Question

Through the years I've come across this scenario more than once. You have a bunch of user-related data that you want to send from one application to another. The second application is expected to "trust" this "token" and use the data within it. A timestamp is included in the token to prevent a theft/re-use attack. For whatever reason (let's not worry about it here) a custom solution has been chosen rather than an industry standard like SAML.

To me it seems like digitally signing the data is what you want here. If the data needs to be secret, then you can also encrypt it.

But what I see a lot is that developers will use symmetric encryption, e.g. AES. They are assuming that in addition to making the data "secret", the encryption also provides 1) message integrity and 2) trust (authentication of source).

Am I right to suspect that there is an inherent weakness here? At face value it does seem to work, if the symmetric key is managed properly. Lacking that key, I certainly wouldn't know how to modify an encrypted token, or launch some kind of cryptographic attack after intercepting several tokens. But would a more sophisticated attacker be able to exploit something here?

Was it helpful?

Solution

Part of it depends on the Encryption Mode. If you use ECB (shame on you!) I could swap blocks around, altering the message. Stackoverflow got hit by this very bug.

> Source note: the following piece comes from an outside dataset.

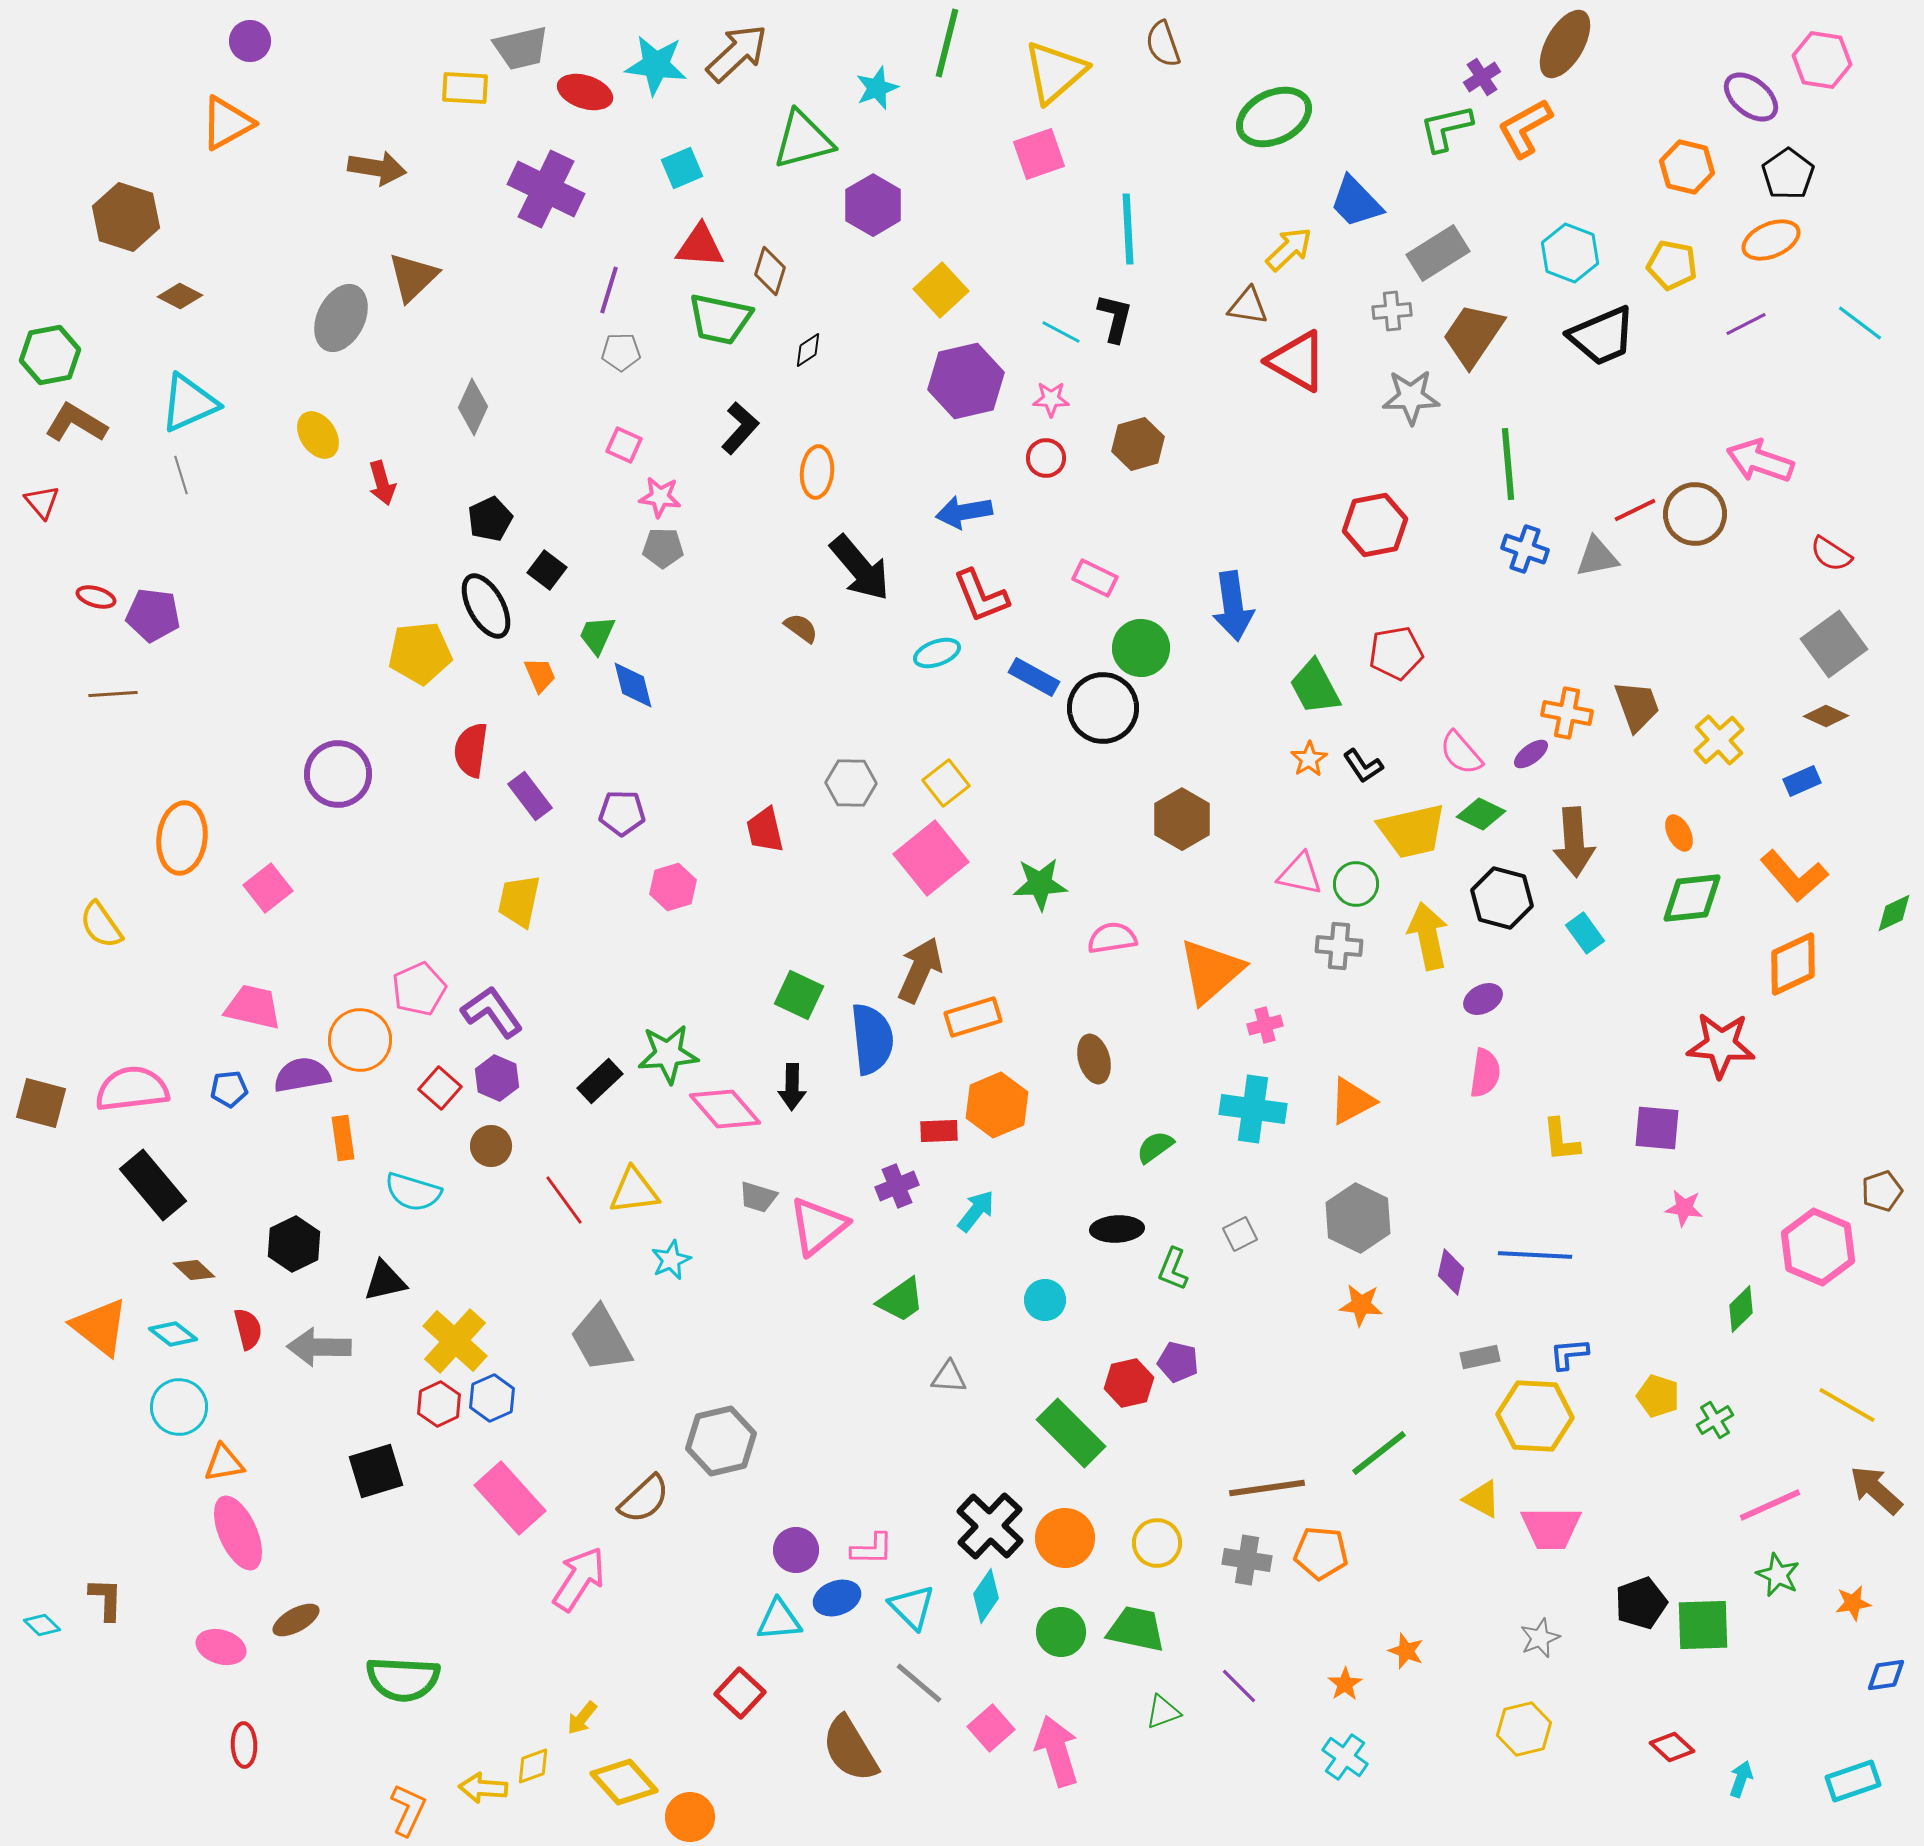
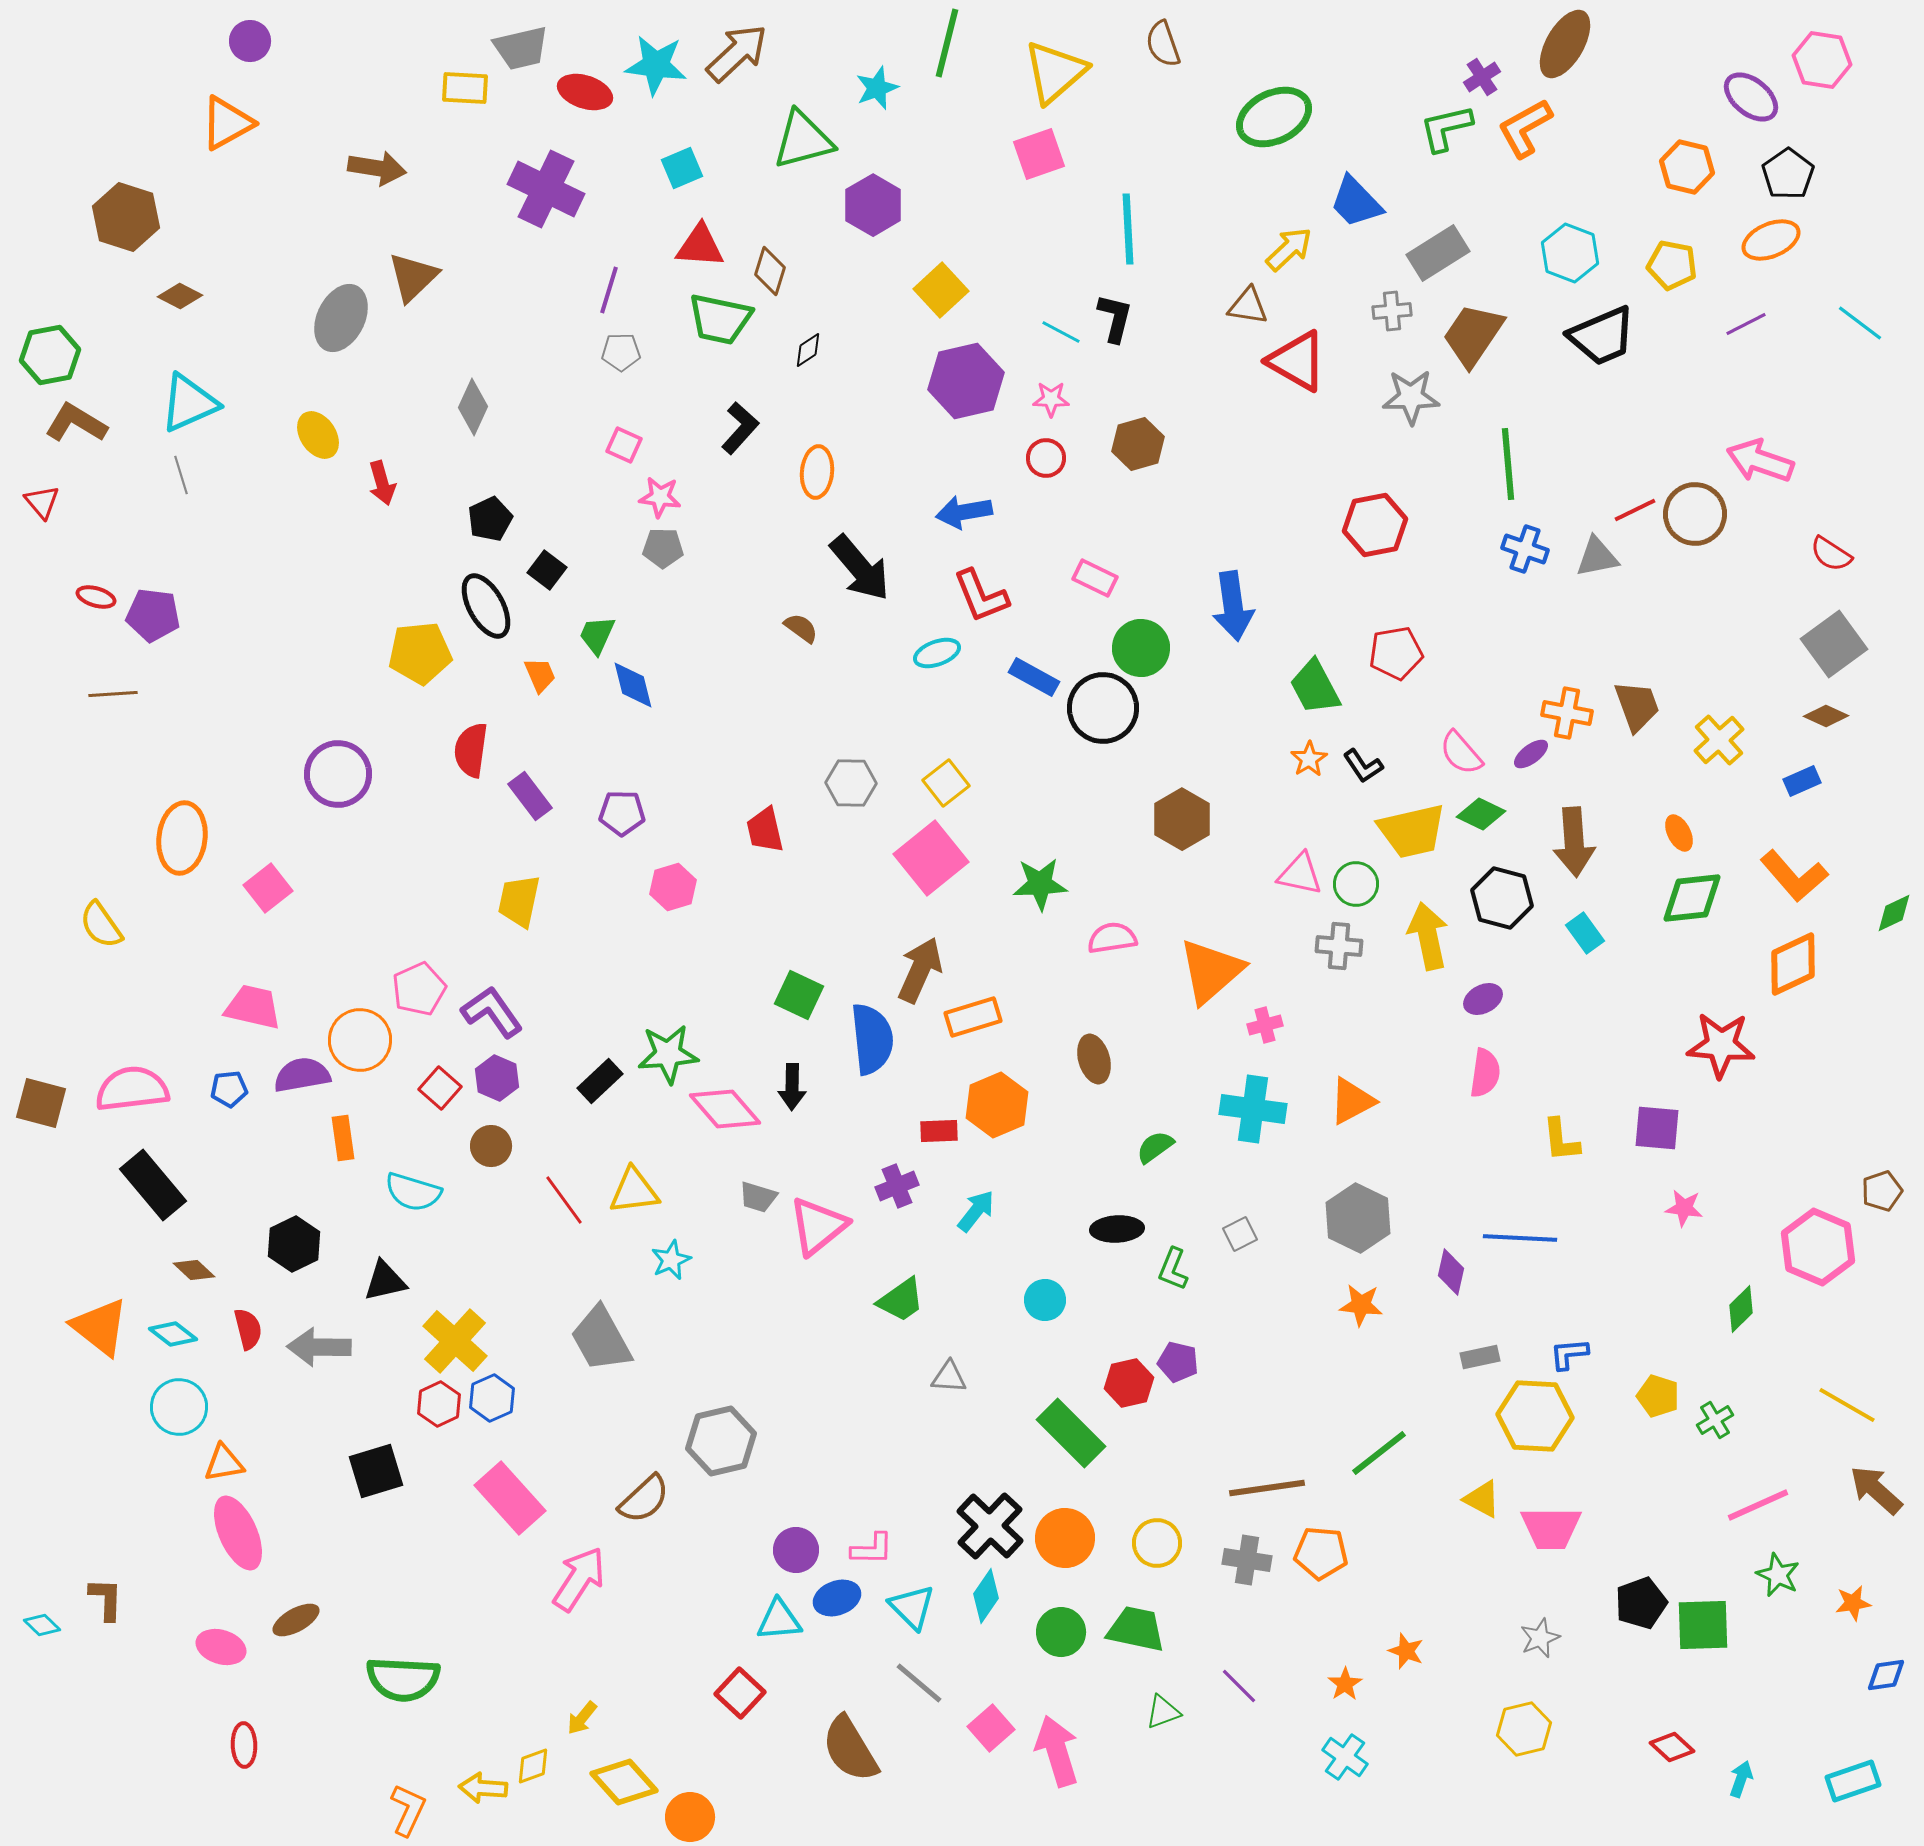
blue line at (1535, 1255): moved 15 px left, 17 px up
pink line at (1770, 1505): moved 12 px left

Less threatening - without any integrity checking, I could perform a man-in-the-middle attack, and swap all sorts of bits around, and you would receive it and attempt to decrypt it. You'd fail of course, but the attempt may be revealing. There are side-channel attacks by "Bernstein (exploiting a combination of cache and microarchitectural characteristics) and Osvik, Shamir, and Tromer (exploiting cache collisions) rely on gaining statistical data based on a large number of random tests." 1 The footnoted article is by a cryptographer of greater note than I, and he advises reducing the attack surface with a MAC:

if you can make sure that an attacker who doesn't have access to your MAC key can't ever feed evil input to a block of code, however, you dramatically reduce the chance that he will be able to exploit any bugs

OTHER TIPS

Yup. Encryption alone does not provide authentication. If you want authentication then you should use an message authentication code such as HMAC or digital signatures (depending on your requirements).

There are quite a large number of attacks that are possible if messages are just encrypted, but not authenticated. Here is just a very simple example. Assume that messages are encrypted using CBC. This mode uses an IV to randomize the ciphertext so that encrypting the same message twice does not result in the same ciphertext. Now look what happens during decryption if the attacker just modifies the IV but leaves the remainder of the ciphertext as is. Only the first block of the decrypted message will change. Furthermore exactly those bits changed in the IV change in the message. Hence the attacker knows exactly what will change when the receiver decrypts the message. If that first block was for example a timestamp an the attacker knows when the original message was sent, then he can easily fix the timestamp to any other time, just by flipping the right bits.

Other blocks of the message can also be manipulated, though this is a little trickier. Note also, that this is not just a weakness of CBC. Other modes like OFB, CFB have similiar weaknesses. So expecting that encryption alone provides authentication is just a very dangerous assumption

A symmetric encryption approach is as secure as the key. If both systems can be given the key and hold the key securely, this is fine. Public key cryptography is certainly a more natural fit.